* [INSTRUCTION]: Arrange the lines of all the items below as one numbered list, leaving out any blank lines.

* [DATA]:
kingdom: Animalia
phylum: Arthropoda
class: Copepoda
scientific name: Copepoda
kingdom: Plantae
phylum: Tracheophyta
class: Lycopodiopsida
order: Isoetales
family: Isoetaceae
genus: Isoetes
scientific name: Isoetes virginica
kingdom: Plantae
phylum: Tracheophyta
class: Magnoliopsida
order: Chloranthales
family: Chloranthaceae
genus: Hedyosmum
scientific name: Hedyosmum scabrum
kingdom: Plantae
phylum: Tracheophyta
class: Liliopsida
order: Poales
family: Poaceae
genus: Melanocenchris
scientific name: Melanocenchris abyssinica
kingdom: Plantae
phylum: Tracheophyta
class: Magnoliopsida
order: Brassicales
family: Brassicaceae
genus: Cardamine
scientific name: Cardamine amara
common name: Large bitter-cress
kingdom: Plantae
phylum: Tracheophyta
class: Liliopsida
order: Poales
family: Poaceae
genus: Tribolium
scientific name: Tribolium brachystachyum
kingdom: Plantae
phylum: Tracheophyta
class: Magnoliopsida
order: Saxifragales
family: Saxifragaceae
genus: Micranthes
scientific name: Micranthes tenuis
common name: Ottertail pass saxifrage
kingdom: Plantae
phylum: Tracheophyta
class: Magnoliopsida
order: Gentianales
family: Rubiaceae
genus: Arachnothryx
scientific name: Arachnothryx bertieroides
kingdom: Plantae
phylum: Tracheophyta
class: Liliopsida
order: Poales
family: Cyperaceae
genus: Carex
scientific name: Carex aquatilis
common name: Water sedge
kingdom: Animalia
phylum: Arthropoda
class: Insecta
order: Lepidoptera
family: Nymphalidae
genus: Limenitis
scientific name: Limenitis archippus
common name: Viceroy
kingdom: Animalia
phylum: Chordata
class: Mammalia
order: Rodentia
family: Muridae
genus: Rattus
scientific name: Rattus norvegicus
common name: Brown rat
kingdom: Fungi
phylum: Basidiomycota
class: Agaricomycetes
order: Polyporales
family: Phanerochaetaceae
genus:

* [ANSWER FOR THIS EXERCISE]:
1. kingdom: Animalia
2. phylum: Arthropoda
3. class: Copepoda
4. scientific name: Copepoda
5. kingdom: Plantae
6. phylum: Tracheophyta
7. class: Lycopodiopsida
8. order: Isoetales
9. family: Isoetaceae
10. genus: Isoetes
11. scientific name: Isoetes virginica
12. kingdom: Plantae
13. phylum: Tracheophyta
14. class: Magnoliopsida
15. order: Chloranthales
16. family: Chloranthaceae
17. genus: Hedyosmum
18. scientific name: Hedyosmum scabrum
19. kingdom: Plantae
20. phylum: Tracheophyta
21. class: Liliopsida
22. order: Poales
23. family: Poaceae
24. genus: Melanocenchris
25. scientific name: Melanocenchris abyssinica
26. kingdom: Plantae
27. phylum: Tracheophyta
28. class: Magnoliopsida
29. order: Brassicales
30. family: Brassicaceae
31. genus: Cardamine
32. scientific name: Cardamine amara
33. common name: Large bitter-cress
34. kingdom: Plantae
35. phylum: Tracheophyta
36. class: Liliopsida
37. order: Poales
38. family: Poaceae
39. genus: Tribolium
40. scientific name: Tribolium brachystachyum
41. kingdom: Plantae
42. phylum: Tracheophyta
43. class: Magnoliopsida
44. order: Saxifragales
45. family: Saxifragaceae
46. genus: Micranthes
47. scientific name: Micranthes tenuis
48. common name: Ottertail pass saxifrage
49. kingdom: Plantae
50. phylum: Tracheophyta
51. class: Magnoliopsida
52. order: Gentianales
53. family: Rubiaceae
54. genus: Arachnothryx
55. scientific name: Arachnothryx bertieroides
56. kingdom: Plantae
57. phylum: Tracheophyta
58. class: Liliopsida
59. order: Poales
60. family: Cyperaceae
61. genus: Carex
62. scientific name: Carex aquatilis
63. common name: Water sedge
64. kingdom: Animalia
65. phylum: Arthropoda
66. class: Insecta
67. order: Lepidoptera
68. family: Nymphalidae
69. genus: Limenitis
70. scientific name: Limenitis archippus
71. common name: Viceroy
72. kingdom: Animalia
73. phylum: Chordata
74. class: Mammalia
75. order: Rodentia
76. family: Muridae
77. genus: Rattus
78. scientific name: Rattus norvegicus
79. common name: Brown rat
80. kingdom: Fungi
81. phylum: Basidiomycota
82. class: Agaricomycetes
83. order: Polyporales
84. family: Phanerochaetaceae
85. genus:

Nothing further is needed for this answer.